Pixel coordinate tracking data:
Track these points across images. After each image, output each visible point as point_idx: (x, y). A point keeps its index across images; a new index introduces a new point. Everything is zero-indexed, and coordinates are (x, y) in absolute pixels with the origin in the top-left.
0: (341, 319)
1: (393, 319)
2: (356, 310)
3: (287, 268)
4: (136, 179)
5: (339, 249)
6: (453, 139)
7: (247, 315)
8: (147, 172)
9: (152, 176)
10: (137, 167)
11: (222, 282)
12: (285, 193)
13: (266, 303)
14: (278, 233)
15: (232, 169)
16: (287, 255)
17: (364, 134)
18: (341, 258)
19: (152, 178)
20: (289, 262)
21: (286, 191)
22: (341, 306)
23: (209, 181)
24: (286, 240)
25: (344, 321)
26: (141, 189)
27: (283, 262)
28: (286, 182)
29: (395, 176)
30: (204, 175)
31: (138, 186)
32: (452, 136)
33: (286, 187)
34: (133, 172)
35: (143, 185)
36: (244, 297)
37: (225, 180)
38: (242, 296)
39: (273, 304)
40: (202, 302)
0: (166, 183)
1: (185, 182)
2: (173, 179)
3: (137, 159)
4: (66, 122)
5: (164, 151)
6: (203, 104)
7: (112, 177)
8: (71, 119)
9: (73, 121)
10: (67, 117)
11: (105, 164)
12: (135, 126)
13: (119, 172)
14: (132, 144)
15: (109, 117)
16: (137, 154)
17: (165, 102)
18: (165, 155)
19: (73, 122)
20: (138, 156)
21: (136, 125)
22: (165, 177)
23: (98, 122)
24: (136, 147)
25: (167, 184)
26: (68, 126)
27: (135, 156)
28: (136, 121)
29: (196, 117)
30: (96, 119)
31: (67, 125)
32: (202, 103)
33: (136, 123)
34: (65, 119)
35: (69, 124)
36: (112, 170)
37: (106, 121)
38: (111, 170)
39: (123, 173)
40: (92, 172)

**TASK STATEMENT:**
Extract every line of the listing above and reproduce each one verbatim, in its original order and without any alteration.

**ANSWER BELOW:**
Track these points across images. After each image, output each visible point as point_idx: (x, y). A point keeps its index across images; a new index introduces a new point. Everything is zero-indexed, and coordinates are (x, y) in absolute pixels with the origin in the top-left.
0: (341, 319)
1: (393, 319)
2: (356, 310)
3: (287, 268)
4: (136, 179)
5: (339, 249)
6: (453, 139)
7: (247, 315)
8: (147, 172)
9: (152, 176)
10: (137, 167)
11: (222, 282)
12: (285, 193)
13: (266, 303)
14: (278, 233)
15: (232, 169)
16: (287, 255)
17: (364, 134)
18: (341, 258)
19: (152, 178)
20: (289, 262)
21: (286, 191)
22: (341, 306)
23: (209, 181)
24: (286, 240)
25: (344, 321)
26: (141, 189)
27: (283, 262)
28: (286, 182)
29: (395, 176)
30: (204, 175)
31: (138, 186)
32: (452, 136)
33: (286, 187)
34: (133, 172)
35: (143, 185)
36: (244, 297)
37: (225, 180)
38: (242, 296)
39: (273, 304)
40: (202, 302)
0: (166, 183)
1: (185, 182)
2: (173, 179)
3: (137, 159)
4: (66, 122)
5: (164, 151)
6: (203, 104)
7: (112, 177)
8: (71, 119)
9: (73, 121)
10: (67, 117)
11: (105, 164)
12: (135, 126)
13: (119, 172)
14: (132, 144)
15: (109, 117)
16: (137, 154)
17: (165, 102)
18: (165, 155)
19: (73, 122)
20: (138, 156)
21: (136, 125)
22: (165, 177)
23: (98, 122)
24: (136, 147)
25: (167, 184)
26: (68, 126)
27: (135, 156)
28: (136, 121)
29: (196, 117)
30: (96, 119)
31: (67, 125)
32: (202, 103)
33: (136, 123)
34: (65, 119)
35: (69, 124)
36: (112, 170)
37: (106, 121)
38: (111, 170)
39: (123, 173)
40: (92, 172)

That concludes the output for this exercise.